Note how Debug is used without qualifiers but swap still requires a module qualifier, so use in Rust is more like using (without namespace) in C++. Because use is very specific in what it imports, it is considered a good style to use it almost always, so your first example is the idiomatic one.
实际上,using namespace更像Rust中的glob导入:
In fact, using namespace is more like glob imports in Rust:
use std::*;
确实不鼓励全球进口.但是,Rust结构约定比C ++使用的约定更灵活(尤其是在std库中),因此use std::*不会为您提供整个标准库,而只为您提供顶级模块.在其他几种情况下,例如,Glob导入也很有用.当从另一个模块重新命名或在一个模块中组合所有库扩展特征时.

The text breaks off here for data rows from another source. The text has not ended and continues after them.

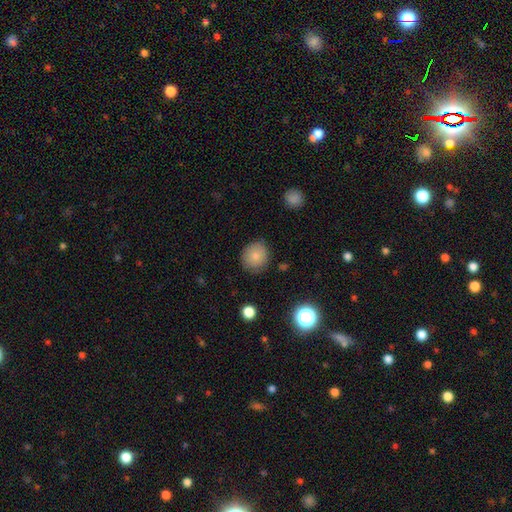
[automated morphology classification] This is clearly a smooth galaxy (83%). How rounded: clearly round (83%). Merging: clearly none (81%).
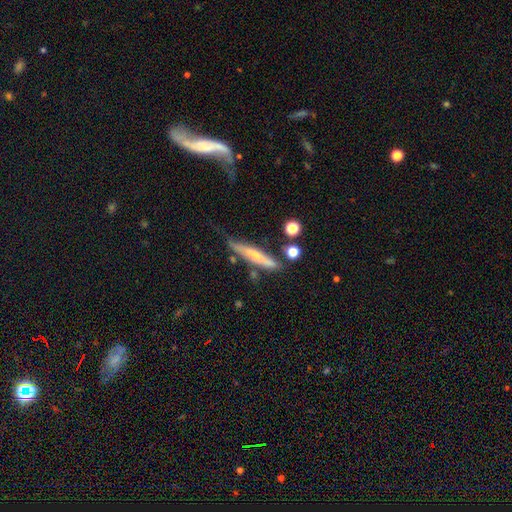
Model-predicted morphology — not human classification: This appears to be a featured or disk galaxy (53%) viewed edge-on (86%). Merging: none (59%).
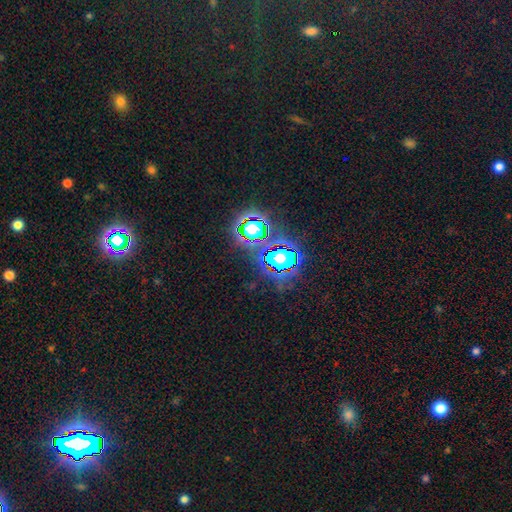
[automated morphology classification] Smooth or featured? star or artifact (79%)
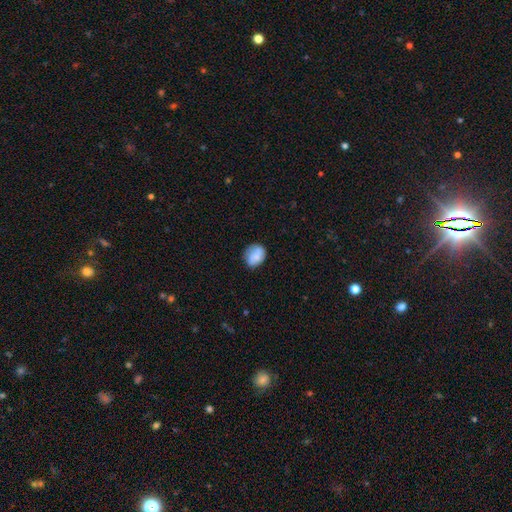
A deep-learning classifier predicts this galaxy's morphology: Smooth or featured: smooth — 78% (featured or disk — 14%)
How rounded: round — 54% (in between — 45%)
Merging: none — 62% (minor disturbance — 25%)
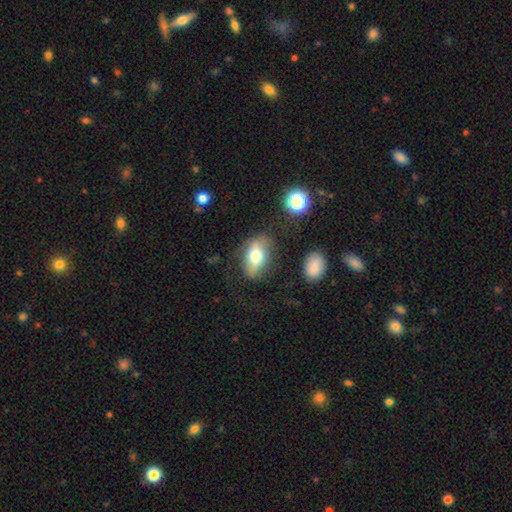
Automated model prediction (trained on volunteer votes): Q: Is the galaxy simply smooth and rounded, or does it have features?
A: smooth — 59%.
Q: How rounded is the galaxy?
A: in between — 81%.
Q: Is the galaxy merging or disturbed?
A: none — 69%.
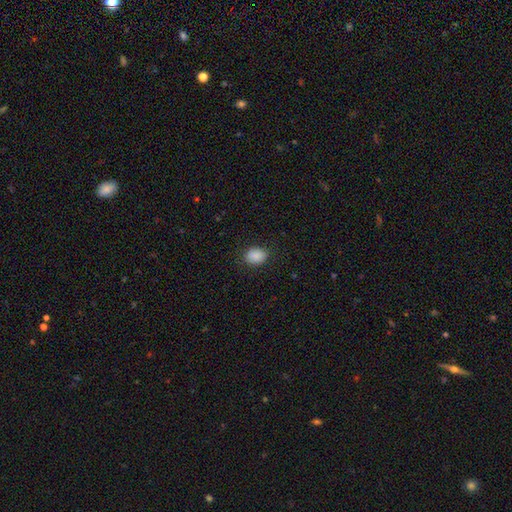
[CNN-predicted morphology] The model was most divided on "how rounded": in between: 63%, round: 36%, cigar-shaped: 1%. More confident: smooth or featured — smooth (89%); merging — none (85%).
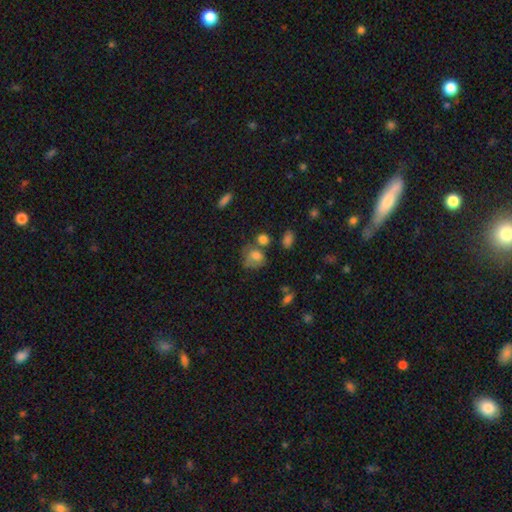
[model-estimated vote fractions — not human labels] smooth_or_featured: smooth (p=0.70) [alt: featured or disk p=0.19]
how_rounded: round (p=0.58) [alt: in between p=0.41]
merging: none (p=0.39) [alt: minor disturbance p=0.23]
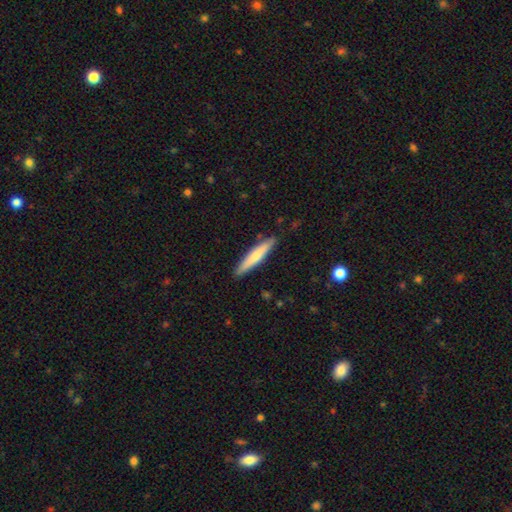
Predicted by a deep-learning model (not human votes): smooth 64%, featured or disk 31%, star or artifact 5%. Down the decision tree: how rounded — cigar-shaped (91%); merging — none (89%).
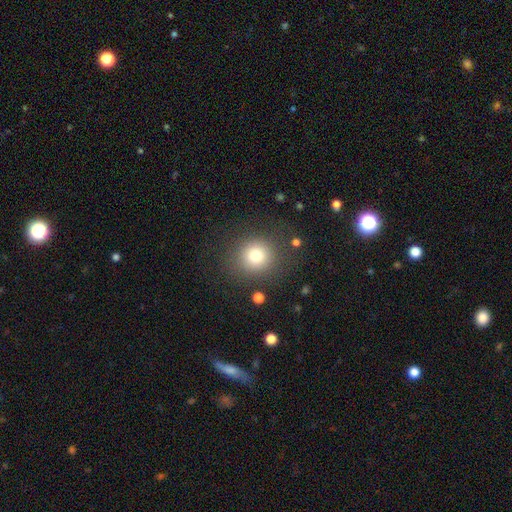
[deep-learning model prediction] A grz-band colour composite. It shows a smooth galaxy with no disk features (77%) that is round (88%). Merging: none (83%).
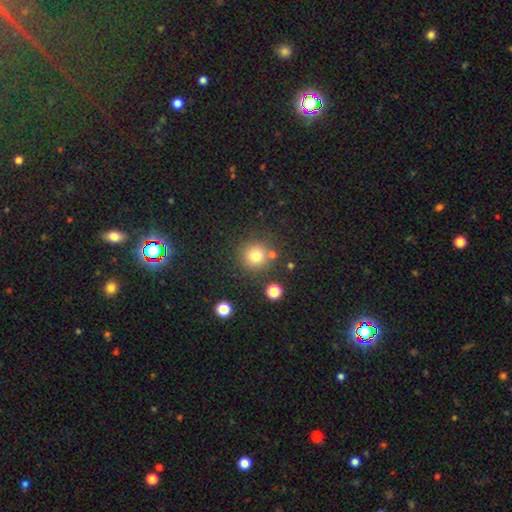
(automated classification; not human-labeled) Q: Smooth or featured?
A: smooth (77%); runner-up: star or artifact (15%)
Q: How rounded?
A: round (94%); runner-up: in between (5%)
Q: Merging?
A: none (82%); runner-up: minor disturbance (8%)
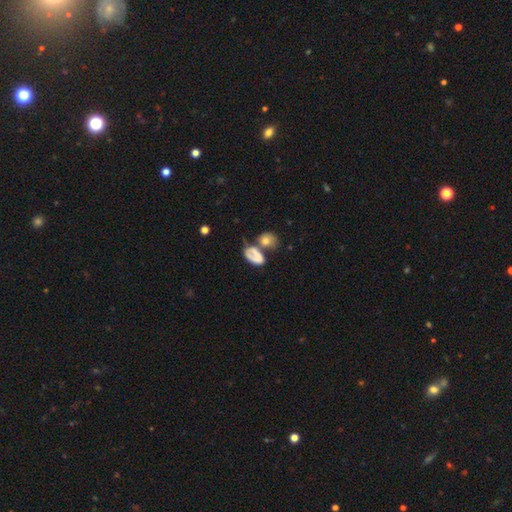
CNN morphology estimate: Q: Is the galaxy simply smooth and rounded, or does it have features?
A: smooth — 62%.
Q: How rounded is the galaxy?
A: in between — 81%.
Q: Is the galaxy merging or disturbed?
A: merger — 38%.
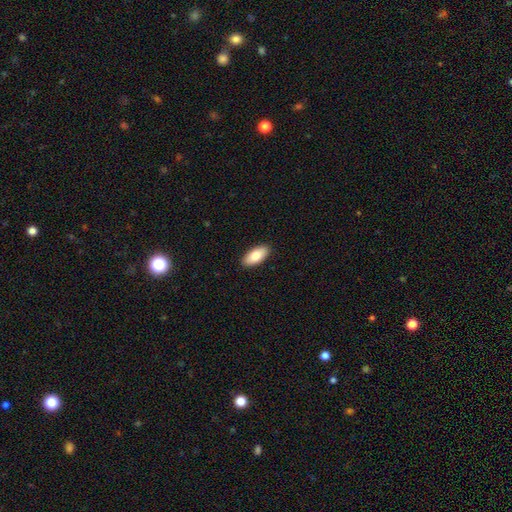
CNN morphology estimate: type=smooth (84%); roundness=in between (90%); merging=none (90%).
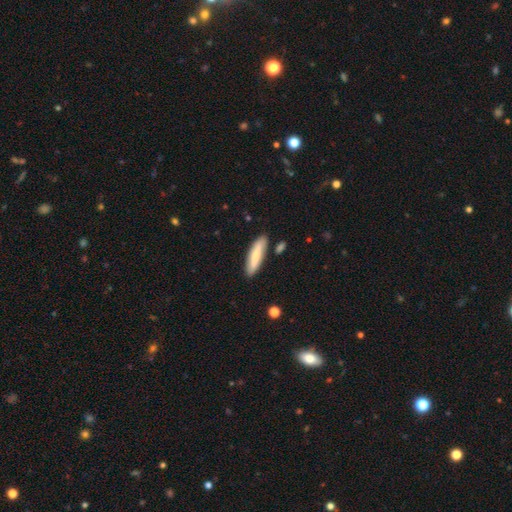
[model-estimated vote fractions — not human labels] The model was most divided on "how rounded": cigar-shaped: 72%, in between: 27%, round: 1%. More confident: merging — none (83%); smooth or featured — smooth (75%).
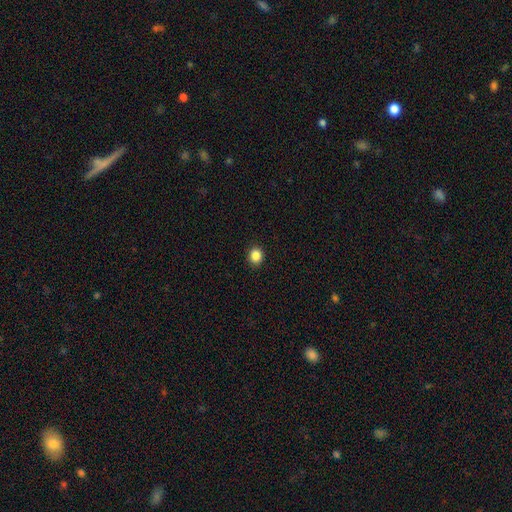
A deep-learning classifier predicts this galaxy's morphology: Smooth or featured? Predicted: smooth (p=0.86). How rounded? Predicted: round (p=0.78). Merging? Predicted: none (p=0.92).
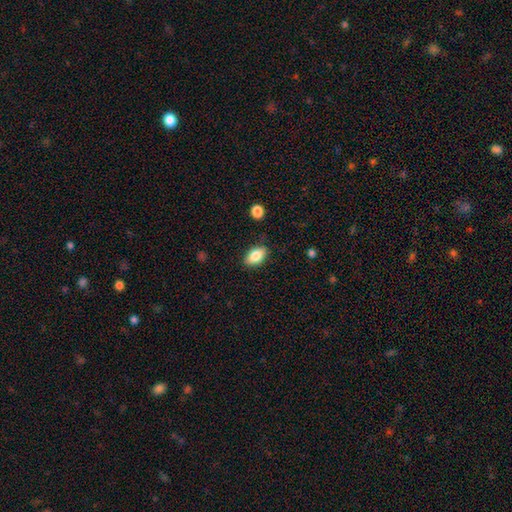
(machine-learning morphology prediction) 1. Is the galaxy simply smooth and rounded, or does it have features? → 82% smooth, 10% featured or disk, 7% star or artifact.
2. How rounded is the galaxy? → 90% in between, 7% round, 4% cigar-shaped.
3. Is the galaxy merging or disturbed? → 84% none, 12% minor disturbance, 3% major disturbance, 2% merger.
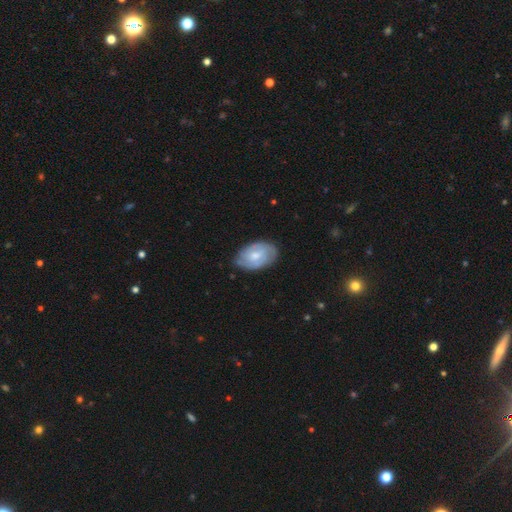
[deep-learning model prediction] A featured or disk galaxy (60%) with no bar (59%), spiral arms (79%) and a moderate central bulge (57%). Merging: none (71%).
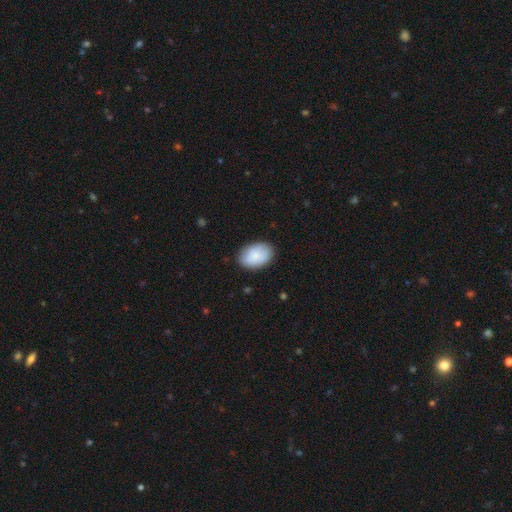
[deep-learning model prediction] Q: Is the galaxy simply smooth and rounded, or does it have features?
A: smooth — 86%.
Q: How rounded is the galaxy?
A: in between — 87%.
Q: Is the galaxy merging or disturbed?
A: none — 84%.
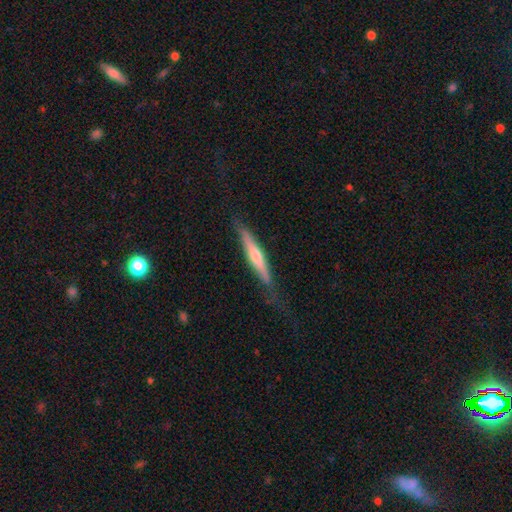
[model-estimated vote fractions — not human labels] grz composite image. It shows a featured or disk galaxy (55%) viewed edge-on (94%) with a rounded central bulge (70%). Merging: none (74%).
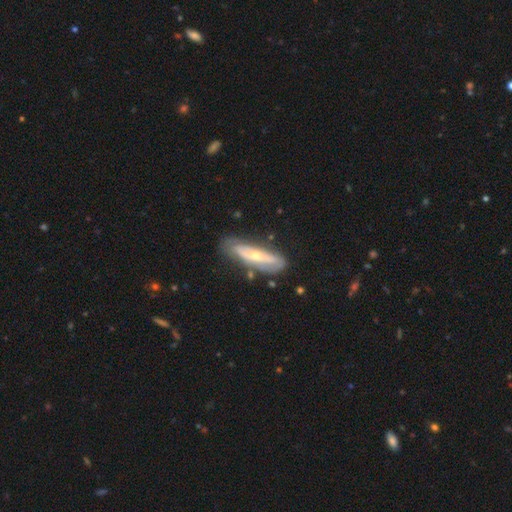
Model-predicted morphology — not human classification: smooth_or_featured: featured or disk (p=0.64) [alt: smooth p=0.30]
disk_edge_on: no (p=0.67) [alt: yes p=0.33]
merging: none (p=0.66) [alt: minor disturbance p=0.22]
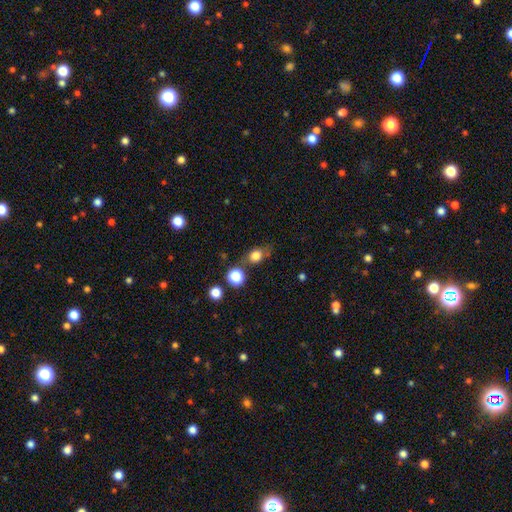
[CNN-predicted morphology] This is likely a smooth galaxy (75%). How rounded: possibly round (50%). Merging: likely none (62%).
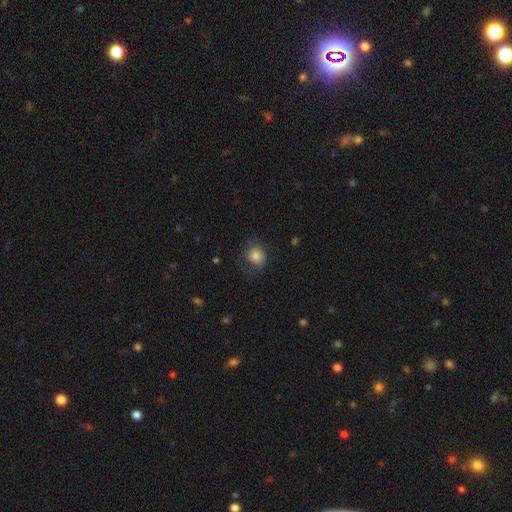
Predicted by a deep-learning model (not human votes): Morphology: type=smooth (79%); roundness=round (71%); merging=none (64%).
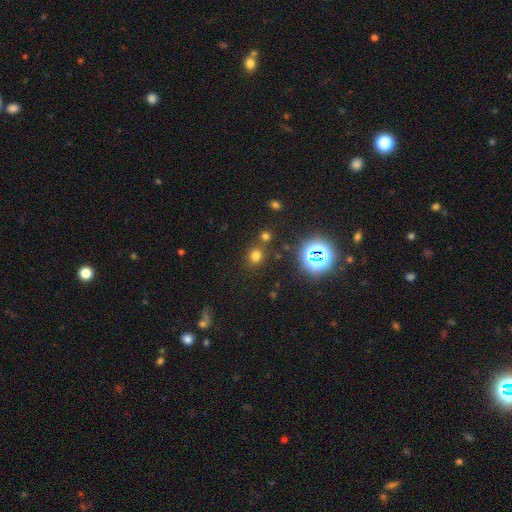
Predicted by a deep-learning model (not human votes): Smooth or featured?
  - smooth: 64% *
  - star or artifact: 29%
  - featured or disk: 7%
How rounded?
  - round: 76% *
  - in between: 23%
  - cigar-shaped: 1%
Merging?
  - none: 75% *
  - merger: 13%
  - minor disturbance: 9%
  - major disturbance: 4%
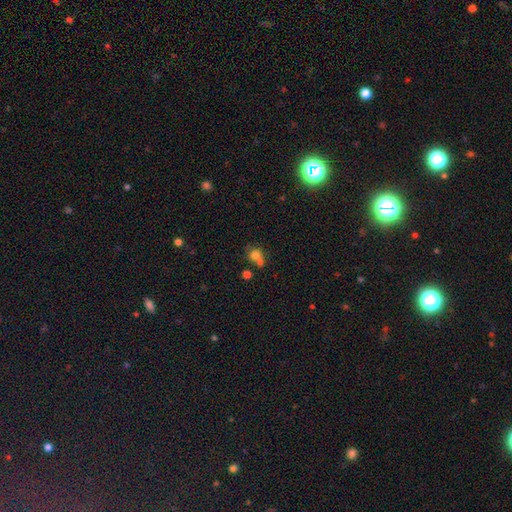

And glob imports indeed are somewhat discouraged. However, Rust structuring conventions are more flexible that the ones used by C++ (in particular, in the std library), so use std::* won't give you the whole standard library, only the top-level modules. Glob imports are also useful in a couple of other situations, e.g. when reexporing names from another module or assembling all library extension traits in one module.
不,无论您编写的是库还是可执行文件,约定都不会改变. Rust没有像C/C ++的标头包含文字的标题,因此每个编译单元是完全独立的,可以具有您喜欢的任何导入-它不会影响其用户(当然,除非这些是pub use).
And no, conventions do not change regardless of if you're writing a library or an executable. Rust does not have anything like C/C++'s headers with literal inclusions, so each compilation unit is completely independent and can have any imports you like - it won't affect its users (unless these are pub use's, of course).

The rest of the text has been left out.